Release from isolation or quarantine. A person must be released from isolation or quarantine when the court order expires. In addition, the commissioner may release a person at any time if the commissioner determines isolation or quarantine is not needed to protect the public.

Minn. Stat. §§ 144.419; 144.4195.

The Act Requires a Study and Report to the Legislature

At the end of the 2002 legislative session, many significant issues were not resolved. Legislators determined that a certain number of these issues needed to be examined further before taking action on them. Accordingly, the act directed the commissioner of health to study these issues and report on them to the legislature by January 15, 2003. Subjects that were addressed included:

  • Immunity for health care providers and others acting during a public health emergency
  • Emergency measures regarding dangerous facilities and materials, controlling medical facilities and supplies, and limiting public gatherings and transportation
  • Steps to detect and prevent the spread of disease
  • Due process protections to apply to isolated and quarantined people
  • Steps to ensure people comply with emergency measures, and with measures to detect and prevent the spread of disease
  • Ways to preserve the effectiveness of certain antibiotics to fight diseases
  • The impact of the commissioner’s recommendations on the constitutional and other rights of the public

In developing recommendations on these issues, the commissioner consulted with several government agencies and private groups. Before submitting recommendations to the legislature, the commissioner published the recommendations in the State Register and gave the public at least 30 days to comment on them. The 2004 Legislature did not act on any of the recommendations. The report can be found at www.health.state.mn.us/oep/docs/2003_02_20_emergencyPowers.pdf.

Laws 2002, ch. 402, § 20.

MN Emergency Health Powers Act | Overview

This and any related posts have been adopted from the Minnesota House of Representatives Research Department’s Information Brief, The Minnesota Emergency Health Powers Act, written by legislative analyst Anna Bonelli.

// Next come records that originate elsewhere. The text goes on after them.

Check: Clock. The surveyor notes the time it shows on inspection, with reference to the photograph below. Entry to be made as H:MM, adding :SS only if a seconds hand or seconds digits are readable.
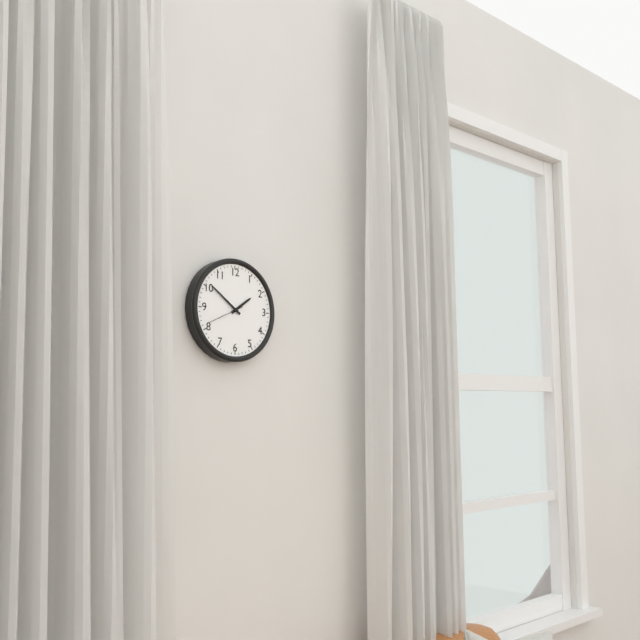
1:51
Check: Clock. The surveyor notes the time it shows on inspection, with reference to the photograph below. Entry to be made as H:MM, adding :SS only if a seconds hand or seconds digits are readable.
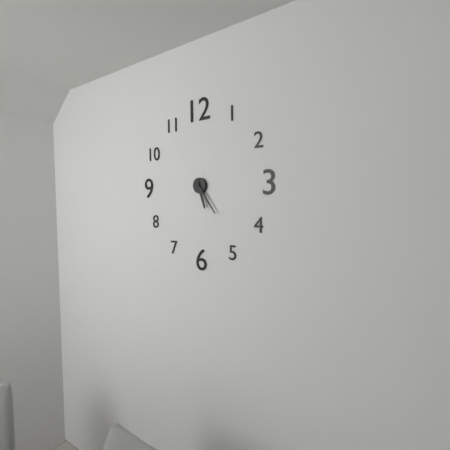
5:24
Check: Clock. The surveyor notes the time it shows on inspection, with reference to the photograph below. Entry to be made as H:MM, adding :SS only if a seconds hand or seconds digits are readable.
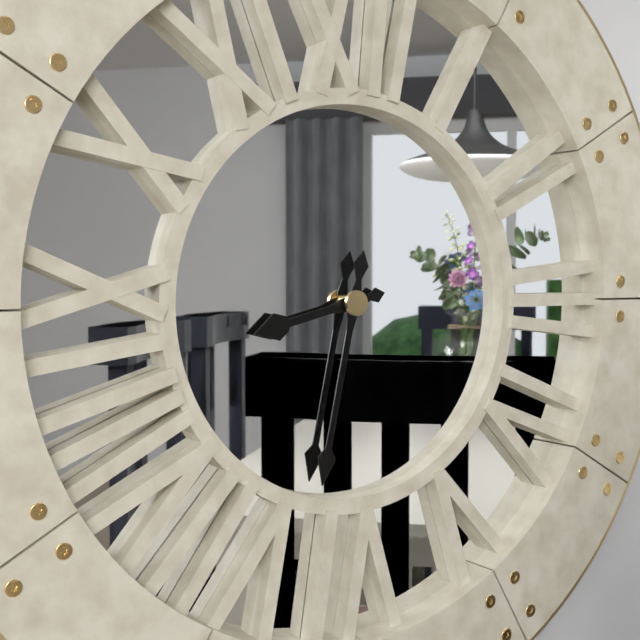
8:32
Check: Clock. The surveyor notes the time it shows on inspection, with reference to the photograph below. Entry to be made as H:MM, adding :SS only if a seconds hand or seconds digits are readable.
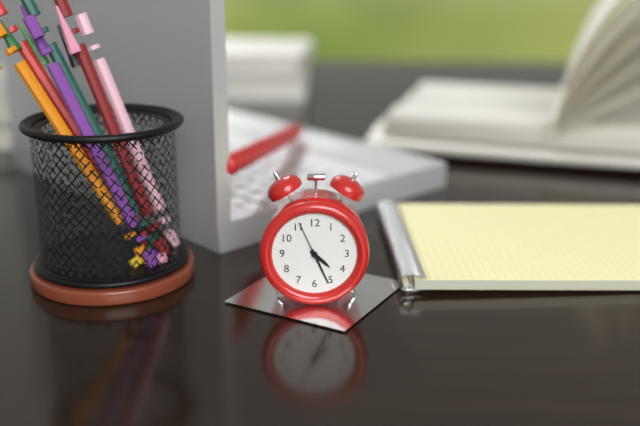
4:26
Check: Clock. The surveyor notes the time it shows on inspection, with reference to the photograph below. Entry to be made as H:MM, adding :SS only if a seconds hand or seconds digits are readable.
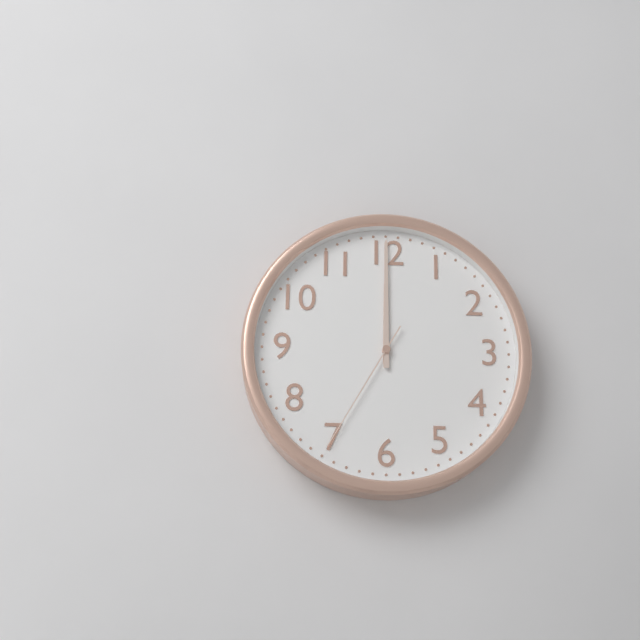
12:00:35
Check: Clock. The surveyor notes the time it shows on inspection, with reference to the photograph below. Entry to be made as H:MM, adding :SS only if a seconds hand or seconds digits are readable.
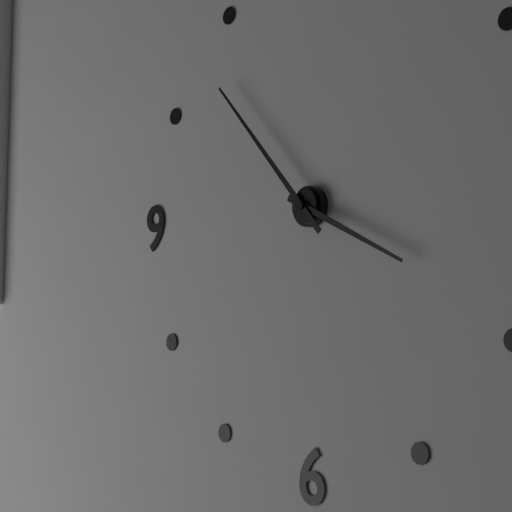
3:53
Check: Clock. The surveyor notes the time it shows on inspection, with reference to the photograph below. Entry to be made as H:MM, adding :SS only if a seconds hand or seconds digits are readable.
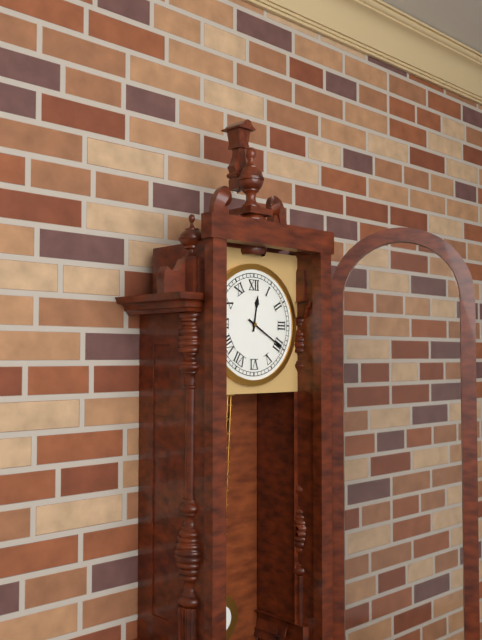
12:20
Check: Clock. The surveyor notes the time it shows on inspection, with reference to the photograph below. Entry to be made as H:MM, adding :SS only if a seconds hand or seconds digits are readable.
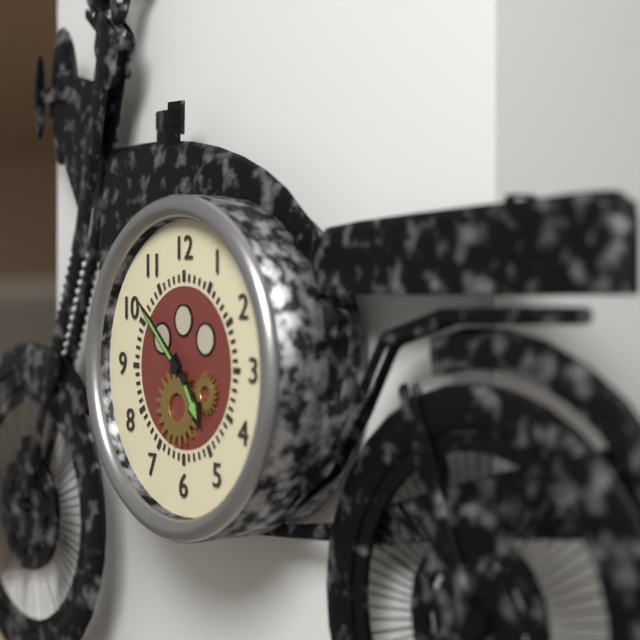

2 Facility means any real property or any motor vehicle or other means of transportation. It does not include a private residence, so the governor does not have authority to procure private homes.

3 Medical supplies means any medication, durable medical equipment, instruments, or other material that a health care provider deems not essential to the continued operation of the provider’s practice or facility. It does not include medication, durable medical equipment, or other material that is an individual’s personal property being used by that individual or that an individual has borrowed, leased, or rented for treatment or care; these types of supplies cannot be commandeered.

4 See footnote 2 for a definition of facility.

5 A disease is directly transmitted if it is sexually transmitted, bloodborne, or transmitted through direct or intimate skin contact.